This year’s Miles Franklin Award has proven a boon for novella lovers, with three of the six books shortlisted for Australia’s biggest literary prize clocking in under 200 pages (another is 750+ so… swings and roundabouts). By chance, I’ve already reviewed Hospital and Wall, but had not heard of Only Sound Remains until the list was announced so I’m indebted to the judges for putting me onto it.
Saeed is an Iranian author living in Adelaide, having fled his homeland after falling afoul of the regime. One day, Saeed’s father, Ismael, calls to say he is visiting.

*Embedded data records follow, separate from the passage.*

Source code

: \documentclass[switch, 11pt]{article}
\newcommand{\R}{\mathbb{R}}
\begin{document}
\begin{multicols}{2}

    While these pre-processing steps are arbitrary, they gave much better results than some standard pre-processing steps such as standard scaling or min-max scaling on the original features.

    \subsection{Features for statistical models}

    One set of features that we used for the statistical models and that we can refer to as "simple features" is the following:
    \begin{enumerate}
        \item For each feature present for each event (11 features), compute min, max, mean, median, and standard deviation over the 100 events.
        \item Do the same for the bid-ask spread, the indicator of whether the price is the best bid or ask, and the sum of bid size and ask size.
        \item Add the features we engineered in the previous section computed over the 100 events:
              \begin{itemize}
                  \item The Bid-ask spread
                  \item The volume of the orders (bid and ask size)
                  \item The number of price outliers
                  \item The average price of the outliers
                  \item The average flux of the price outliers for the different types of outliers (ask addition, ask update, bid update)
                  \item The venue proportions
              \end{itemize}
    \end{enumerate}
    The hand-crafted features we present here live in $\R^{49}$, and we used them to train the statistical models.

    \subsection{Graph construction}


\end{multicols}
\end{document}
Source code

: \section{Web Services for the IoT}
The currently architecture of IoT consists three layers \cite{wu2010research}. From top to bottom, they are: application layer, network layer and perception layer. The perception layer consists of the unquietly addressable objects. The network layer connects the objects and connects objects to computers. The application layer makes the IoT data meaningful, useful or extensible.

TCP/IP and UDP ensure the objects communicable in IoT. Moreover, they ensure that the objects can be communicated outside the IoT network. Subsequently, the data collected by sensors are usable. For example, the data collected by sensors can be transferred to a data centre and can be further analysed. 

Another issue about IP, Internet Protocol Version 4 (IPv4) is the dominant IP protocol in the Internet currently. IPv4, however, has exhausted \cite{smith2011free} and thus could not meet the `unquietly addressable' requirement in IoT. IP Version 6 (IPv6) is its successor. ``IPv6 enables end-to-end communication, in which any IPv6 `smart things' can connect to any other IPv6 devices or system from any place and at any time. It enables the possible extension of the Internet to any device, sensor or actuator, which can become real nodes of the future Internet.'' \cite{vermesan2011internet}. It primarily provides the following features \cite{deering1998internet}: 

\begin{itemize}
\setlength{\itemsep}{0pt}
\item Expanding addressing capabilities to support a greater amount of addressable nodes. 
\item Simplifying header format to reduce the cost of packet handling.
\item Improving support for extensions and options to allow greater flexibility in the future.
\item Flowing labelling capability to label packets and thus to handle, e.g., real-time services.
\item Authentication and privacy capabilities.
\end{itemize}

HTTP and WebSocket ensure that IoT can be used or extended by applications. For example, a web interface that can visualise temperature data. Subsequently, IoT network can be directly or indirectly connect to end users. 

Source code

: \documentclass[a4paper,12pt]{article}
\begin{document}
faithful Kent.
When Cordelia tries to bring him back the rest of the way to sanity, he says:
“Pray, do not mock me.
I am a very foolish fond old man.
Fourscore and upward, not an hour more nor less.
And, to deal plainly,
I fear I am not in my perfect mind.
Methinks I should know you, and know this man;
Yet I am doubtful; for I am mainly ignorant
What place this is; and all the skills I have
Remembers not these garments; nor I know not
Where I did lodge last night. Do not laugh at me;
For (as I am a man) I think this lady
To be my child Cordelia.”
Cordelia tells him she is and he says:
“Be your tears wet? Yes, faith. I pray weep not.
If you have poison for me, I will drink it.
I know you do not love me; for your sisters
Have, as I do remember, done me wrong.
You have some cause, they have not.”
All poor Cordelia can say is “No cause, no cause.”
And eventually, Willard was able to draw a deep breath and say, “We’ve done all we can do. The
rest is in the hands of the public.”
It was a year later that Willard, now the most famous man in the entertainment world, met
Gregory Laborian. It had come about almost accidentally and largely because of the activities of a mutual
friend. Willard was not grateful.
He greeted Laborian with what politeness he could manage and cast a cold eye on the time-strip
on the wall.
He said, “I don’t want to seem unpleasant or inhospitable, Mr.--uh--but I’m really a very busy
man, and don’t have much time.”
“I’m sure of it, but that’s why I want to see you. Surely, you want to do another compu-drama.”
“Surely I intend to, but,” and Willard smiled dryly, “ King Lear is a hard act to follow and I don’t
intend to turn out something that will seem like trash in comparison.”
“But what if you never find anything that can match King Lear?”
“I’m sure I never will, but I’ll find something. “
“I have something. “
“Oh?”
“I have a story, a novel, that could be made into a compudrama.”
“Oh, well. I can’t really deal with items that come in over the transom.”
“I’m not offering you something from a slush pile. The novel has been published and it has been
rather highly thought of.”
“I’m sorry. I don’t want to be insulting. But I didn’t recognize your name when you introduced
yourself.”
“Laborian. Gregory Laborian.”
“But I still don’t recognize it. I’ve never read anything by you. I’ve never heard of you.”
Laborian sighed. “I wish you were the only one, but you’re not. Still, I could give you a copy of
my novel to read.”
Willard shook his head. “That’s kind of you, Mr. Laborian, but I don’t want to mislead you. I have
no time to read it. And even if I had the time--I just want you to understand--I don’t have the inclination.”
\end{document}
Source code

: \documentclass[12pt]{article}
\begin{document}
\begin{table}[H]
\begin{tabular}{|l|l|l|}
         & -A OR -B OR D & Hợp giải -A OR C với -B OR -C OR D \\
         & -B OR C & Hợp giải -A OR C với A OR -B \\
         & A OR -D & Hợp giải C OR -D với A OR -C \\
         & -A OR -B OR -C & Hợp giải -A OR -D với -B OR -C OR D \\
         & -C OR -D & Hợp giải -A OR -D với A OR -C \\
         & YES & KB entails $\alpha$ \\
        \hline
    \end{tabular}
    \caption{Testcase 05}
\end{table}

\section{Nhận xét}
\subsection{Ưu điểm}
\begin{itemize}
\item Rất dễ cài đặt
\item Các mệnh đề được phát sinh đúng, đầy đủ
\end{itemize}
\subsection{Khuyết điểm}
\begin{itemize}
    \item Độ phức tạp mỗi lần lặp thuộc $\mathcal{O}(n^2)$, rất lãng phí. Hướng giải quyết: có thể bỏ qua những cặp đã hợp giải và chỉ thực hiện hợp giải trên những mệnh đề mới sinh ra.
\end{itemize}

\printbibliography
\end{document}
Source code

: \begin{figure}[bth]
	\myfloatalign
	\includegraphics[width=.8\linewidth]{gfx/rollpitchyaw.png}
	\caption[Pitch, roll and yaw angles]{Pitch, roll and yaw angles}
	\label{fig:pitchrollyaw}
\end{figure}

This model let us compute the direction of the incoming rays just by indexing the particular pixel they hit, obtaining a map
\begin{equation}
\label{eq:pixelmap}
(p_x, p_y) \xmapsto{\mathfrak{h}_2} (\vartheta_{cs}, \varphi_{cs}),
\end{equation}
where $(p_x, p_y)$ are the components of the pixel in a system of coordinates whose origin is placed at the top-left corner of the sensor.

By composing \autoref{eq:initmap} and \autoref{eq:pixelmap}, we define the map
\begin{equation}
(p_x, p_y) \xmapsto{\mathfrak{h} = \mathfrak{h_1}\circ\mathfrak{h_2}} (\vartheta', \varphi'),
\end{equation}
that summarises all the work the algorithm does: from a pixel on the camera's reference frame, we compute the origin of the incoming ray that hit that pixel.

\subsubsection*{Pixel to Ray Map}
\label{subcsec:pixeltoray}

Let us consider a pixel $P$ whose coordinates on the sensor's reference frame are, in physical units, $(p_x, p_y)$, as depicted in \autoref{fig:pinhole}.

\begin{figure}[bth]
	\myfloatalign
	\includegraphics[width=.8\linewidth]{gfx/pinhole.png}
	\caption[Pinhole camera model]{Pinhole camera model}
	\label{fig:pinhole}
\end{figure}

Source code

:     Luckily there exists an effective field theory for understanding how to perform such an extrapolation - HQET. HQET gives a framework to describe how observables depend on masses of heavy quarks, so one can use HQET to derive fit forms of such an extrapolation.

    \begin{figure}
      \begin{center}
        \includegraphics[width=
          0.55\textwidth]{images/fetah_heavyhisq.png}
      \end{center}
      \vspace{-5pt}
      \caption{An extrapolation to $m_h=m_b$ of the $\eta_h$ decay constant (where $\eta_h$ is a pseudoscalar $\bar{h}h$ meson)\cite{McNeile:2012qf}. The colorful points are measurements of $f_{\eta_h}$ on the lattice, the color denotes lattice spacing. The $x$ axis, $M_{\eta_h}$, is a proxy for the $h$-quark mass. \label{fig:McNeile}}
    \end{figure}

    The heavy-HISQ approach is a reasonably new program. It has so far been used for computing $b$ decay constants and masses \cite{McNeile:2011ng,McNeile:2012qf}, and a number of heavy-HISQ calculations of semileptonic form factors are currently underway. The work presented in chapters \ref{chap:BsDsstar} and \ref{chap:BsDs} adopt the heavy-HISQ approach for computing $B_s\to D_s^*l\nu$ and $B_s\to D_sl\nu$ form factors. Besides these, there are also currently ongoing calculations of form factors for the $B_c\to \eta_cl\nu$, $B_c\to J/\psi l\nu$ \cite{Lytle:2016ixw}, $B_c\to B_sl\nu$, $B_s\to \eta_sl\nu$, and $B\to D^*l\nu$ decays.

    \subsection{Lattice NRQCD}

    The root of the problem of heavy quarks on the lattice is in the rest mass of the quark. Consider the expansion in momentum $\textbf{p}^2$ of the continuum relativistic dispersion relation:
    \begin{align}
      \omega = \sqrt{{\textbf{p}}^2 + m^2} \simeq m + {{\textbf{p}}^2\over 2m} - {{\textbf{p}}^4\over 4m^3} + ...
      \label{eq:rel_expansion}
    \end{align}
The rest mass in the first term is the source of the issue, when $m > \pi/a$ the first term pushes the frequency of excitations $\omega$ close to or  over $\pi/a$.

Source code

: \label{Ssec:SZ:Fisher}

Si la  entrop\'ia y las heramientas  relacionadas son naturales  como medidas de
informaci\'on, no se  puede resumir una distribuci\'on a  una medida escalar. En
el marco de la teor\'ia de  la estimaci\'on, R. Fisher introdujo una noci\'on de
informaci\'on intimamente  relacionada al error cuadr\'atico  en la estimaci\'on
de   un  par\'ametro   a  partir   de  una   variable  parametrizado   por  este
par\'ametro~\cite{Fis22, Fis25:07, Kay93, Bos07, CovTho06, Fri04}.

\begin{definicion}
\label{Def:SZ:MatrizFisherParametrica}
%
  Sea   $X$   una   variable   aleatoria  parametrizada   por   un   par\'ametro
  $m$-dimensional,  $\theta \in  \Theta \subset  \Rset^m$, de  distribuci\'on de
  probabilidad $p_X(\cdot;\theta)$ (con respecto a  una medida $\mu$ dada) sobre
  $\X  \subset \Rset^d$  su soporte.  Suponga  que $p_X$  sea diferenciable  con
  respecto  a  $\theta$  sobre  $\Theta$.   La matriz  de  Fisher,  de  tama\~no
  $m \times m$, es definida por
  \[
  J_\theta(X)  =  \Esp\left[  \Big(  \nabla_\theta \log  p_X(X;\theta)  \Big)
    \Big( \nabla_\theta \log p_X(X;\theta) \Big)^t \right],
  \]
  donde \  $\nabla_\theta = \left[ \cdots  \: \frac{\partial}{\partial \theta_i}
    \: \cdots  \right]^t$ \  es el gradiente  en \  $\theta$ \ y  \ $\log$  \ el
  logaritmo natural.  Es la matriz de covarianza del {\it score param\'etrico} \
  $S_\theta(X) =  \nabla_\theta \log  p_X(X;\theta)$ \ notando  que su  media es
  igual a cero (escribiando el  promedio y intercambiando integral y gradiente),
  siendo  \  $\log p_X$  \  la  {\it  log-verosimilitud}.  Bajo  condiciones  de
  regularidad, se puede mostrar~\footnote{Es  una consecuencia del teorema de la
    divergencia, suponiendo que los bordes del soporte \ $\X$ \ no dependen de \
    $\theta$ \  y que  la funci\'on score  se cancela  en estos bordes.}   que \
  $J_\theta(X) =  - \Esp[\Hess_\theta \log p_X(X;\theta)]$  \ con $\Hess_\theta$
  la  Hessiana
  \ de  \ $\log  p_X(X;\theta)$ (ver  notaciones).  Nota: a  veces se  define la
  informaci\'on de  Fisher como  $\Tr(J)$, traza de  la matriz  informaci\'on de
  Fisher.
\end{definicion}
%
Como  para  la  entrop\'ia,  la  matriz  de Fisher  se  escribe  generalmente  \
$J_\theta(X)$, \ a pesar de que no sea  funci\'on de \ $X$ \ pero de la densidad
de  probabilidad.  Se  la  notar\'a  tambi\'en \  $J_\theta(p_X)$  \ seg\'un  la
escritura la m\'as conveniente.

It is out of character for the old man, and we soon learn that he is coming with a very particular purpose: to tell his son of his involvement in Iran’s 1966 political upheaval, and to unload about his great unrequited love for the controversial poet Forugh Farrokhzad.
Only Sound Remains is a complex, deeply serious novel, achingly beautiful in its spare lyricism. Although sculpted to within an inch of its life, and oddly unsatisfying in aspects of its resolution, it is refreshing and unexpected in what it has to say, and makes for a welcome Miles Franklin contender.
Only Sound Remains by Hossein Asgari
Puncher & Wattmann, 2024
175 pages
This sounds good. And such a gorgeous cover, but if I want to read it I will likely opt for Kindle because the paperback is pricey to get in these parts. Thanks for highlighting it, Bram.